■ Fragmento seleccionado:
****************************************
Profetas y profecías
Todavía tenemos mucha necesidad de profetas, pero también es verdad que numerosos
profetas habitan en nuestras ciudades grises. Personas con apariencia normal y
que hasta saben hablar en nombre de Dios, que saben leer el presente a la luz
de la fe. Porque el profeta no predice el futuro - esos son los adivinos – el
profeta nos ayuda a entender el presente. ¡Y sólo Dios sabe cuántos profetas
necesitamos para lograr descubrir un recorrido de fe sin perdernos en la pesada
vida cotidiana!
En
las lecturas de hoy nos encontramos con dos profetas. Dos gigantes de la fe,
dos pilares de la espiritualidad, dos servidores de la Palabra. Juan, el rudo,
e Isaías, el seductor. Así de diferentes son en su modo de profetizar, así son
de auténticos y actuales.
- Isaías
habla a un pueblo que tiene que vérselas con sus agresivos vecinos: egipcios, asirios y, muy pronto, van a aparecer
los babilonios en la escena internacional del momento. Un pueblo asustado por
lo que está ocurriendo, por los grandes proyectos de los poderosos, un pueblo pequeño
que se siente como unos tiestos de barro entre macetas de hierro.
En
esa situación Isaías canta, sueña y diseña un mundo sin armas. Un mundo en el que
el violento juega con el recién nacido. Un juego en el que los instintos más malvados
se hacen servidores de la vida y de la verdad.
¡Qué
Isaías más iluso! Utópico, diríamos hoy.
- El
otro es Juan. Un Juan al que el evangelista Mateo dibuja seco, huraño, incisivo
e invasivo como el desierto que lo ha consumido. Eficaz y cáustico como sólo
los profetas saben ser.
Juan
pide conversión, exige acción y solicita una decisión ante opciones concretas. Porque
el cambio lo debemos realizar ya, aquí y ahora, sin acomodarnos a nuestras
pequeñas o grandes convicciones. Tenemos que apurarnos para no ser arrollados,
barridos y destrozados por un conformismo inoperante.
Porque
Dios no sólo está con quien simplemente espera, sino también con quien colabora
en la construcción de su Reino. Porque, como dice san Agustín, Dios quiere que lo
que es un regalo suyo se convierta en conquista nuestra.
****************************************
■ Datos proporcionados:
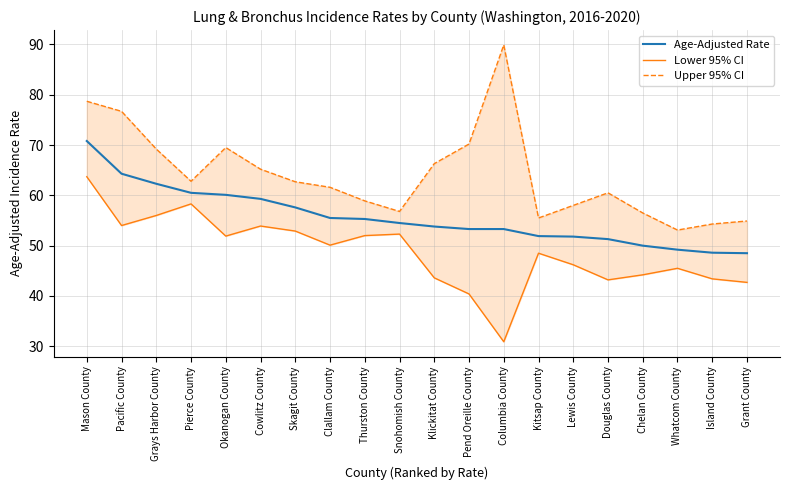

True or false: Upper 95% CI has a value of 70.2 at Pend Oreille County.

True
****************************************
■ Enunciado del ejercicio:
Extrae literalmente del texto sobre profetas y profecías el pasaje que va entre "Profetas y profecías" y "vida cotidiana!", ambos incluidos. Responde basándote solo en el texto sobre profetas y profecías.

■ Resultado del ejercicio:
Profetas y profecías
Todavía tenemos mucha necesidad de profetas, pero también es verdad que numerosos
profetas habitan en nuestras ciudades grises. Personas con apariencia normal y
que hasta saben hablar en nombre de Dios, que saben leer el presente a la luz
de la fe. Porque el profeta no predice el futuro - esos son los adivinos – el
profeta nos ayuda a entender el presente. ¡Y sólo Dios sabe cuántos profetas
necesitamos para lograr descubrir un recorrido de fe sin perdernos en la pesada
vida cotidiana!